Penny came over and slid in beside her. Barbara felt her body, heavy and solid, almost like a man’s body. She gasped suddenly, tense. But Penny was already asleep. Barbara lay back, staring up at the darkness, her mouth open a little, her hands clenched at her sides.
The next day was the beginning of their last day at Castle. Because they did not have as much money as when they had come, it was decided they would try to hitchhike back.
“Lots of people are driving down the coast, right now,” Felix said. “An endless stream of shiny cars.”
Barbara pointed out that it might mean they would have to separate; no car would want to pick up three people. Even two was a lot. The best would be to go singly, but of course, that would be no fun. They let the matter ride for a while. More urgently, there was a final party for them which some friends who were remaining were giving.
Penny and Felix went to the party together. Barbara was to come along after them, since she wanted to write home once more before leaving. She wrote to her mother and to her father. Then she wrote a short note to Bobby.
“Bobby, sometimes I envy you, being married. I hope you and Judy are happy. Maybe I’ll get a chance to come and visit you later in the fall.”

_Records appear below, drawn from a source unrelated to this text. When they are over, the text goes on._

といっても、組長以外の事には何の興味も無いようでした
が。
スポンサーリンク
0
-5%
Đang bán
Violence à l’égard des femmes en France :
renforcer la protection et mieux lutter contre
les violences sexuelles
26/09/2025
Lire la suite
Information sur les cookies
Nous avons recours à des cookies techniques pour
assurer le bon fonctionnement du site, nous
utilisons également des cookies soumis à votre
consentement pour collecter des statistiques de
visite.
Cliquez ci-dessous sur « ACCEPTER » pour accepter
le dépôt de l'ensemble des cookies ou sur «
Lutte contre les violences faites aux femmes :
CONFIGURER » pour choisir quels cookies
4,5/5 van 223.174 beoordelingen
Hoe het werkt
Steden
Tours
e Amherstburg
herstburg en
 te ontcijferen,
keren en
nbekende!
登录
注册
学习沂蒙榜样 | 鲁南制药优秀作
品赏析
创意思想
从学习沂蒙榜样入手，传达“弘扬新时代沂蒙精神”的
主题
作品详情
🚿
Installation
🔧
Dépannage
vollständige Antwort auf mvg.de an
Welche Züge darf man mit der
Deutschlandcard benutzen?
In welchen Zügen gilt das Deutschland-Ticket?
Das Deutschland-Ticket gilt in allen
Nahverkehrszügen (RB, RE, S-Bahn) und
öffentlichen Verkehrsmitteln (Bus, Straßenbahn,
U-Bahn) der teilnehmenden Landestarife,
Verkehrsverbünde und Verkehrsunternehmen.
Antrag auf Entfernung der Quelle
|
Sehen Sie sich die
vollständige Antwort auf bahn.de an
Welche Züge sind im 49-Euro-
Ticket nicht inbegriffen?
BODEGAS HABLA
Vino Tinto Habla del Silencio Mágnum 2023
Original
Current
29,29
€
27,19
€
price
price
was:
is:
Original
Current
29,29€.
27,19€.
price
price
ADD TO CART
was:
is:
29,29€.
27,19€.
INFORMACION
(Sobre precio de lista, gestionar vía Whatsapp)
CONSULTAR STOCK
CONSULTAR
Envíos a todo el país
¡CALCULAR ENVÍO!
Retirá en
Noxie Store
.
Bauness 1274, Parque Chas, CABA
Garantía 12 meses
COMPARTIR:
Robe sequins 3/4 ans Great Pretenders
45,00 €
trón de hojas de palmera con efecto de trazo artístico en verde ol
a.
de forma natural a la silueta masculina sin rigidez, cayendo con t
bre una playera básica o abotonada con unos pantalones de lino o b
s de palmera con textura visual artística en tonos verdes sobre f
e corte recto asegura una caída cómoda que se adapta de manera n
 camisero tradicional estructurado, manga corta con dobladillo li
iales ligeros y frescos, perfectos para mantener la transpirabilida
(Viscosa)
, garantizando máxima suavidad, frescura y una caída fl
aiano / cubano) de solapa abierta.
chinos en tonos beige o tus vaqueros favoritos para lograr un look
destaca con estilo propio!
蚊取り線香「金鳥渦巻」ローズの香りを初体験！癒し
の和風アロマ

She looked at what she had written and then taking a new sheet of paper wrote:
“Maybe I’ll have a chance to come visit you two and see how married life is. It must have some advantages.”
She wrote some more, and then sealed the note in an envelope and put postage stamps on the three letters. After a time she went to the closet and began to bring out clothes she wanted to wear to the party. She put out a dark green skirt on the bed, and an light neutral blouse. She dressed carefully, heels and nylons. She combed her hair down into place and fastened it back with a silver clasp.
Over the skirt and blouse she slipped on a suede leather jacket. Putting the letters in the jacket pocket she went out into the warm night, locking the door.
At the party, sitting on the arm of a big couch, watching the people talking and laughing, she realized she would really be sorry to leave Castle. To her, Boston, with stale air, familiar streets and hills, the same old faces, the high school, the movie theaters, would be the same old life again, exactly as before.